### What you will do:
Please transcribe exactly, and only, the lines of the data below between the line holding "(387, 291) = (570, 336): apple" and the line holding "(571, 302) = (654, 467): none -> newspaper", inclusive.

### Material for this exercise:
--- START ---

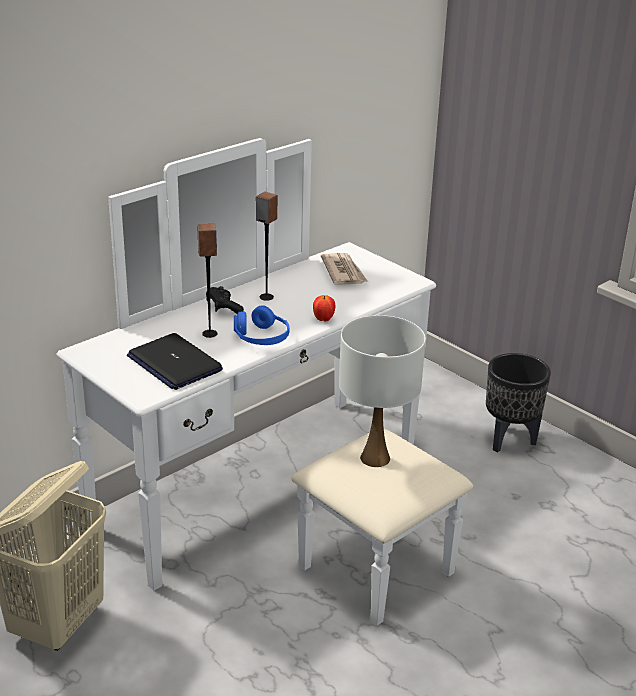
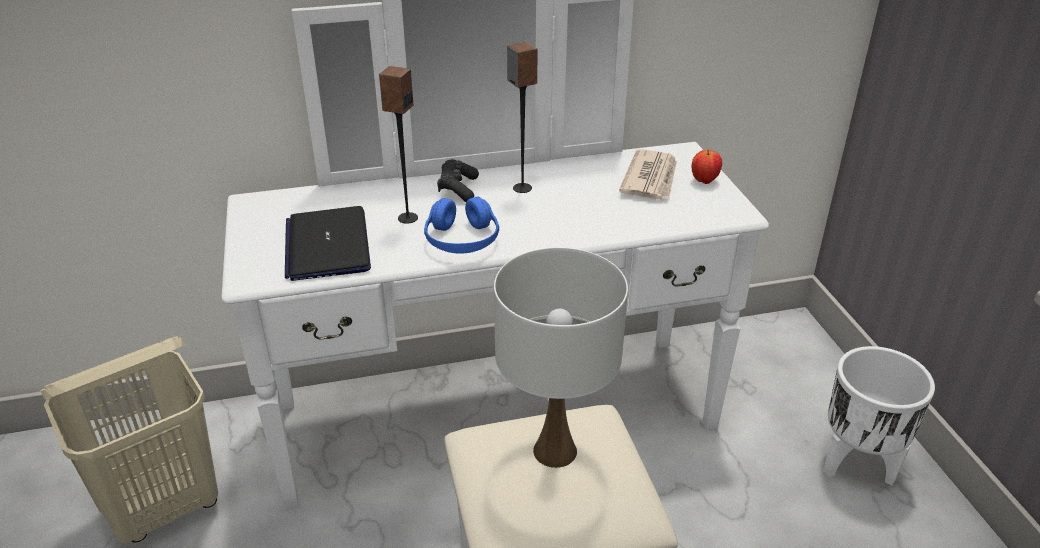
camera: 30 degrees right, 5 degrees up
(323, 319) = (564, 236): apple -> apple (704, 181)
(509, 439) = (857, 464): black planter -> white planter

--- END ---
--- START ---

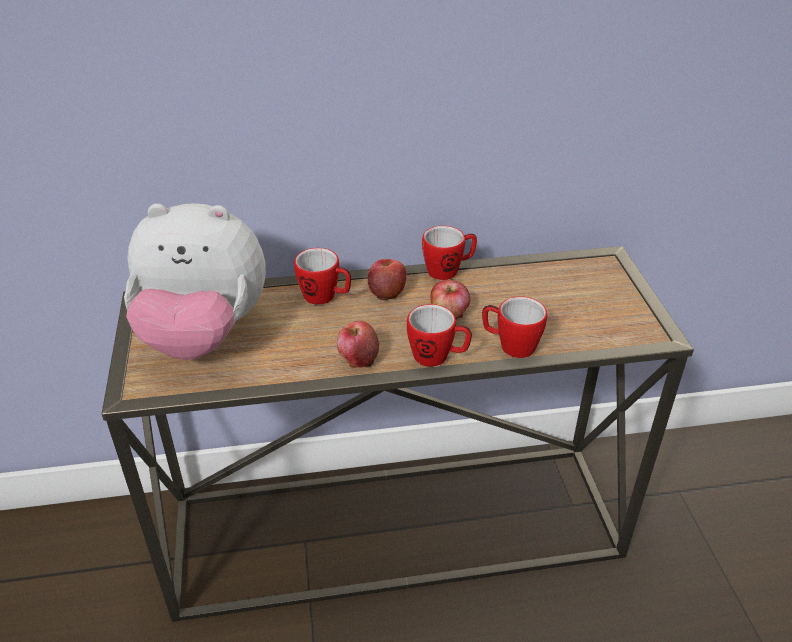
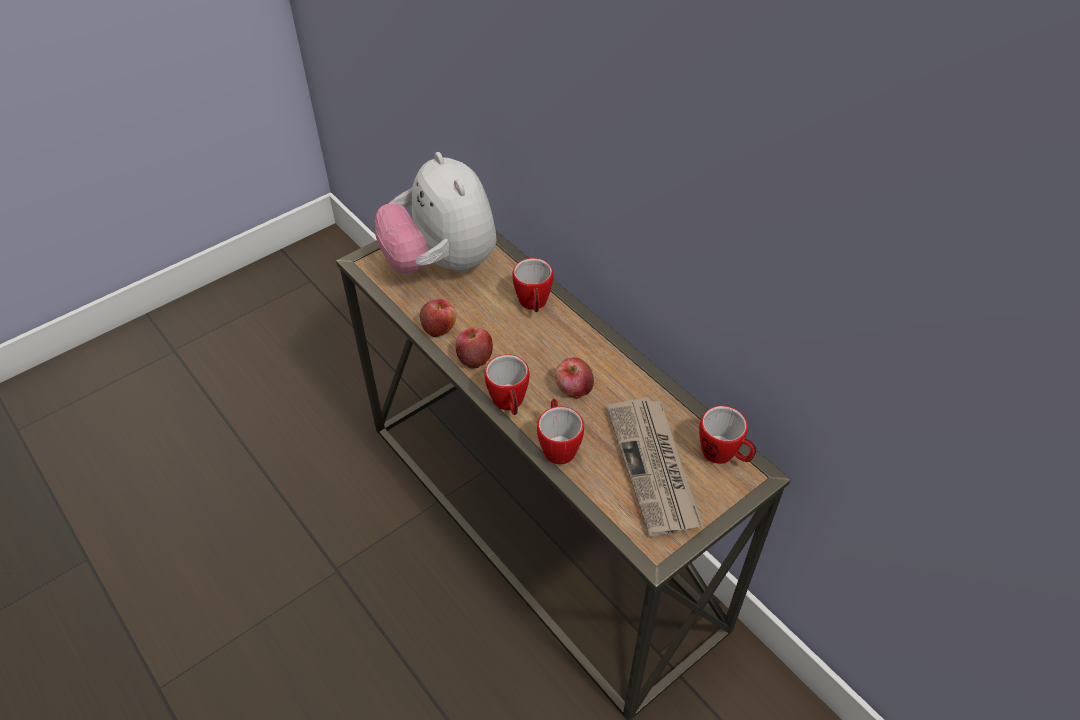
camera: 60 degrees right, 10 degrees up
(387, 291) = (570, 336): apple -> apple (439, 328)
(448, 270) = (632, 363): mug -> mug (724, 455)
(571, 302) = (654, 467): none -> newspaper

--- END ---

### Response area:
(387, 291) = (570, 336): apple -> apple (439, 328)
(448, 270) = (632, 363): mug -> mug (724, 455)
(571, 302) = (654, 467): none -> newspaper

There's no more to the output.